Background: It has been suggested that genes related to Amerindian ancestry account for the high prevalence of gallstone disease (GD) observed in Mexican-Americans. The HLA-B39 is an allele found in higher frequency in Amerindians whereas HLA-B15 is rarely found. The aim of this study was to test the hypothesis that gallstone susceptibility genes are more prevalent in Mexicans with recent Amerindian ancestry.
Methods: We carried out a prospective case-controlled study. Subjects were divided into those who had stones visible on gallbladder ultrasound (cases), and those whose ultrasounds were negative for gallstones (controls). Body mass index (BMI) was calculated, and serum lipids and lipoprotein, and glucose levels were measured. Class I HLA (HLA-B) typing was performed by PCR amplification of genomic DNA.

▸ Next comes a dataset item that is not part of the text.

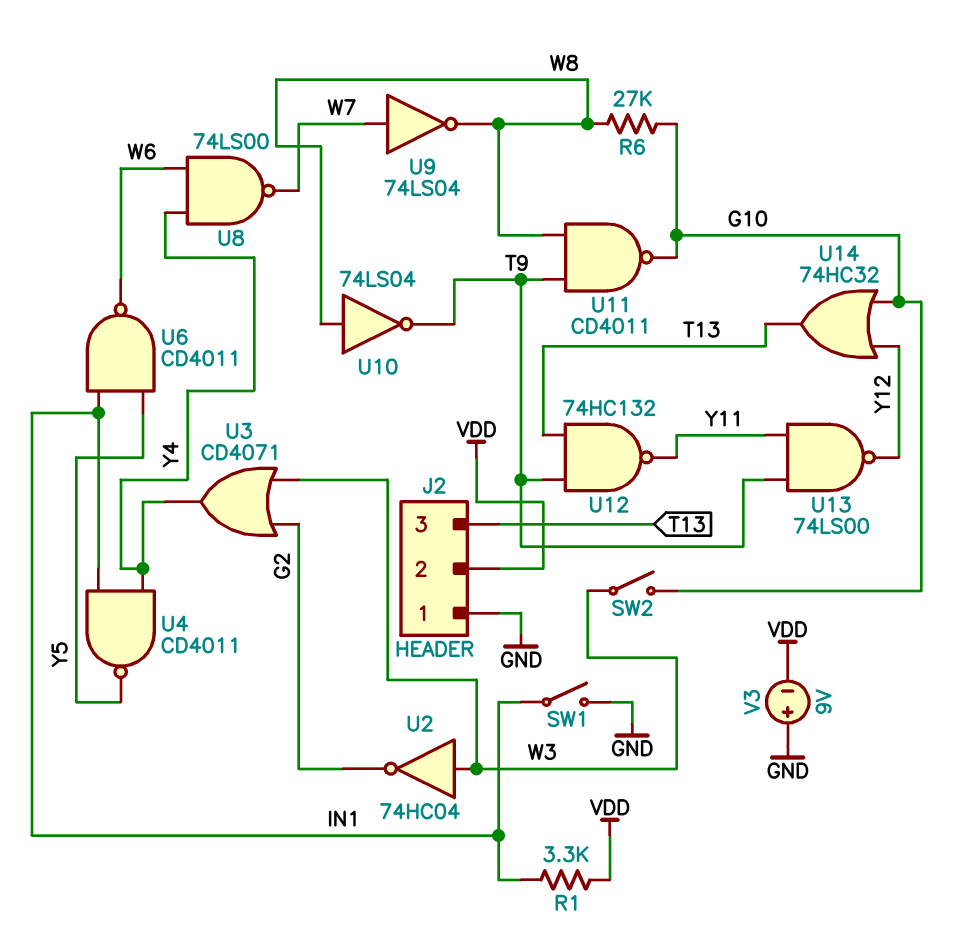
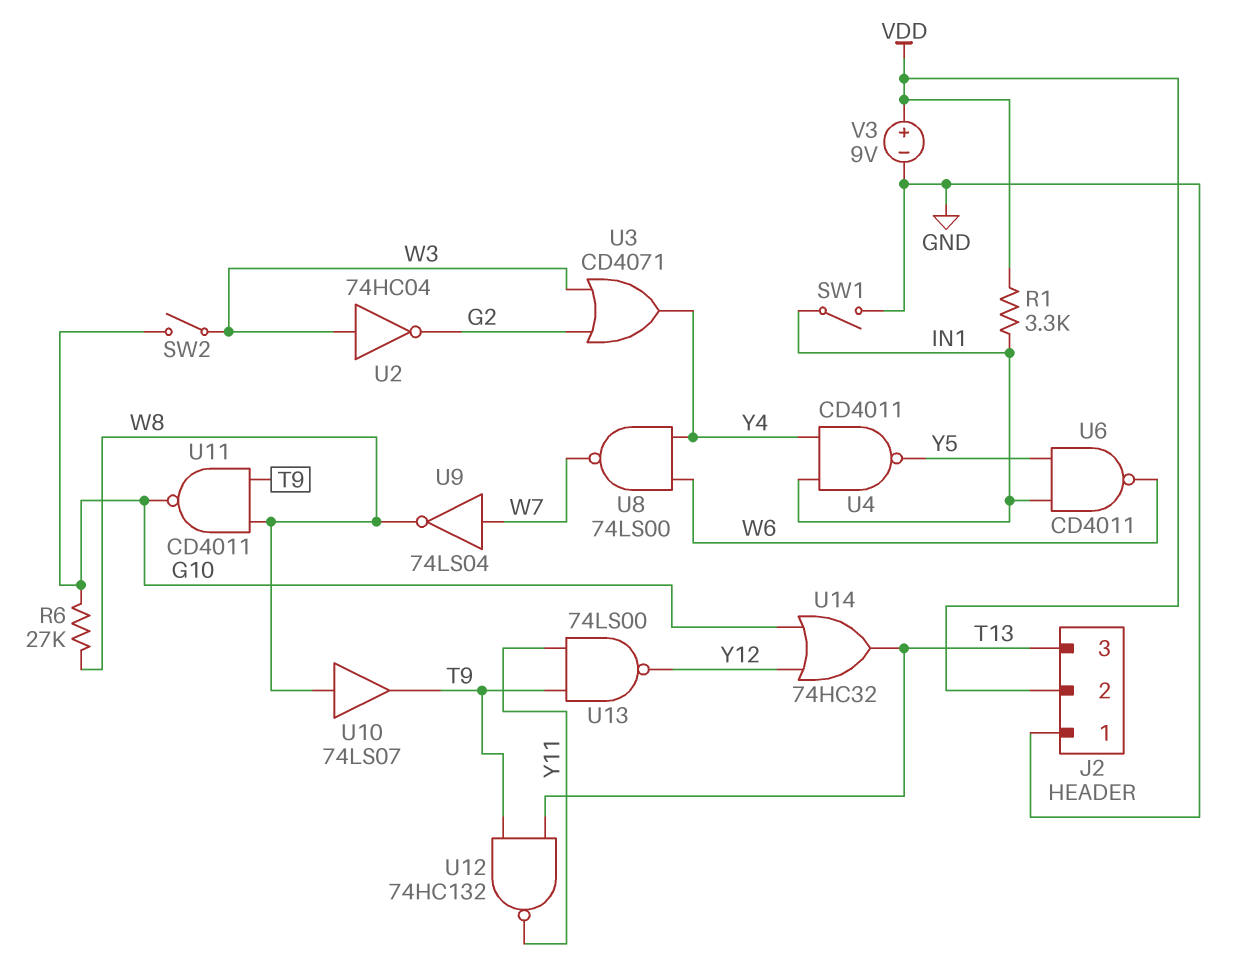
U10: NOT 74LS04 (in W8, out T9) -> buffer 74LS07 (in W8, out T9)
V3: 9V (plus GND, minus VDD) -> 9V (plus VDD, minus GND)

Results: Of the 1,101 subjects, 146 were classified as subjects with GD (cases) and 955 as subjects without GD (controls). Mean age of the cases was 53.5 +/- 12.5 yr versus 44.78 +/- 12.0 yr for the controls, p= 0.001. A family history of GD was observed in 48% of the cases versus 28.4% of the controls, p= 0.001. HLA-B39 was more frequently increased in GD subjects (0.162), compared with controls (0.063), p= 0.008. The odds ratio of having HLA-B39 was 2.8 and 95% (CI 95%= 1.3-6.3) for GD; HLA-B15 was more frequently increased in controls than in cases.
Conclusions: The most prevalent HLA alleles detected in these GD cases are characteristic of Amerindian populations, supporting the role of genetics in the high prevalence of the development of GD in Mexican mestizos.